Principal facção rebelde e governo do Sudão aceitam texto que pode acabar com conflito que já matou 180 mil

Sob intensa pressão internacional, o Exército de Libertação do Sudão, principal facção rebelde, e o governo sudanês aceitaram ontem firmar um acordo para pôr fim ao conflito da região de Darfur. Segundo as Nações Unidas, as conseqüências dessa crise representam a maior violação dos direitos humanos em grande escala desde os atentados de 11 de setembro de 2001.

Mas o encerramento das hostilidades que já custaram a vida de 180 mil pessoas e deixaram 2 milhões de desabrigados ainda é incerto.

Isso porque outros dois grupos rebeldes, o Movimento para Justiça e Igualdade e Movimento de Libertação do Sudão, rejeitaram o texto do acordo, redigido por mediadores da União Africana (UA), que reúne os 53 países africanos), e dos Estados Unidos. De qualquer forma, o entendimento alcançado ontem é o mais significativo passo dado até agora para pacificar a região.

Os massacres indiscriminados de civis começaram há 17 meses quando o governo do Sudão decidiu intervir na província para conter uma rebelião de tribos rebeldes que exigiam autonomia. Nessa operação, as autoridades sudanesas passaram a dar apoio - armas e dinheiro - a bandos de mercenários árabes que já praticavam saques na região, os chamados Janjaweed.

Com inusitada brutalidade, eles começaram a atacar os pequenos povoados, praticar saques e assassinar a população civil, incluindo mulheres e crianças. Em pânico, os habitantes das áreas conflagradas abandonaram suas casas e propriedades e se embrenharam pelo interior inóspito do país. Por toda Darfur, uma região do Sudão com um tamanho equivalente ao do território da França, as mulheres pegas pelos Janjaweed foram estupradas, de acordo com relatórios da ONU. Agora, um terço dos 6 milhões de habitantes da região vive em campos de refugiados improvisados no Chade.

Nos últimos meses, aumentaram as pressões dos Estados Unidos sobre o governo do Sudão para interromper o apoio logístico aos mercenários árabes.
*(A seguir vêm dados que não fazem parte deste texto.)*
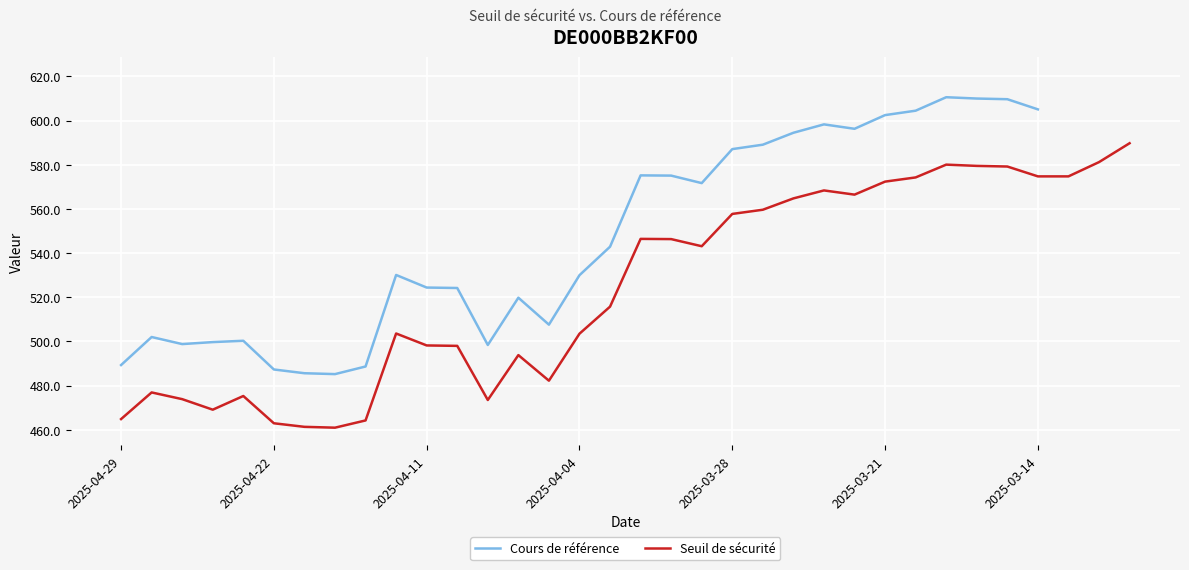

In Seuil de sécurité, how many points are lower than both neighbors (excluding endpoints)?

6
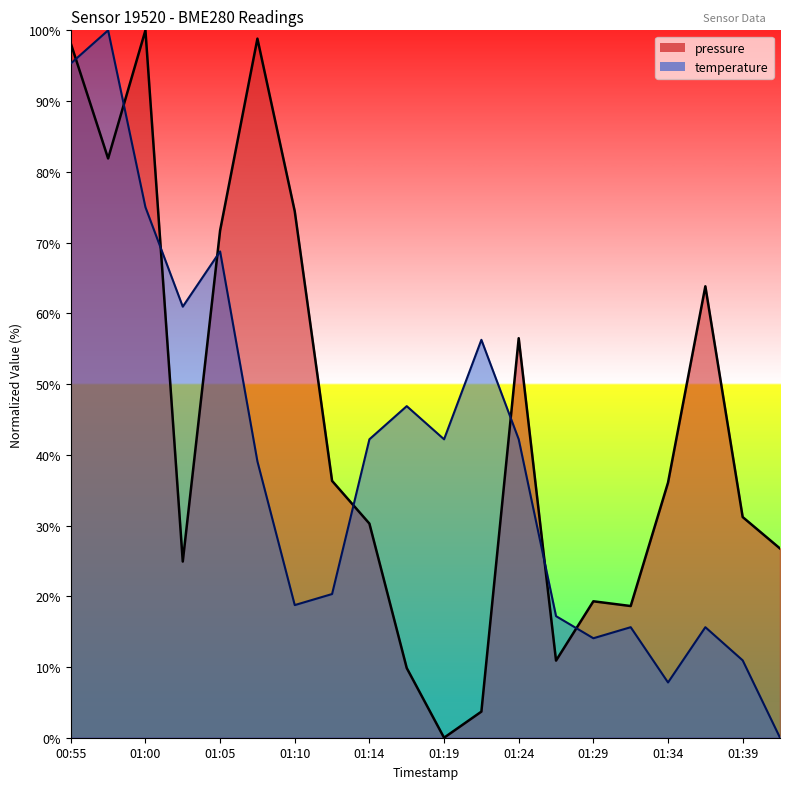

At which category does temperature reach its first local peak?

00:57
Até Osama bin Laden, chefe da rede terrorista Al-Qaeda, entrou em cena. No dia 23, na sua última declaração em vídeo, exortou os árabes a iniciarem uma guerra santa para defender o Sudão, "agredido" pelos EUA. Ele acusou a Casa Branca de se intrometer para se apoderar do petróleo sudanês.

Apesar do acordo firmado ontem, a paz pode estar ainda muito distante de Darfur. Isso porque não há unanimidade entre as partes. O Movimento para a Justiça e Igualdade (MJI) reiterou sua oposição ao tratado. Já o Movimento de Libertação do Sudão (MLS), dirigido por Abdel Wahid al-Nur, não fez nenhum comentário a respeito.

Na verdade, a decisão do Exército de Libertação do Sudão de firmar o acordo, mesmo com algumas restrições, não teve nenhuma influência sobre os demais grupos rebeldes menores.

O intransigente líder do JEM, Ahmed Tugod, reiterou a oposição dele. "Ouvi dizer que o Exército de Libertação do Sudão acabou concordando, mas nós não vamos participar disso." Segundo Tugod, o documento não contempla a principal reivindicação de sua organização: transformar Darfur num território autônomo, com a união dos três distritos que o compõem atualmente."Não vamos abrir mão dessa reivindicação em hipótese nenhuma", insistiu ele.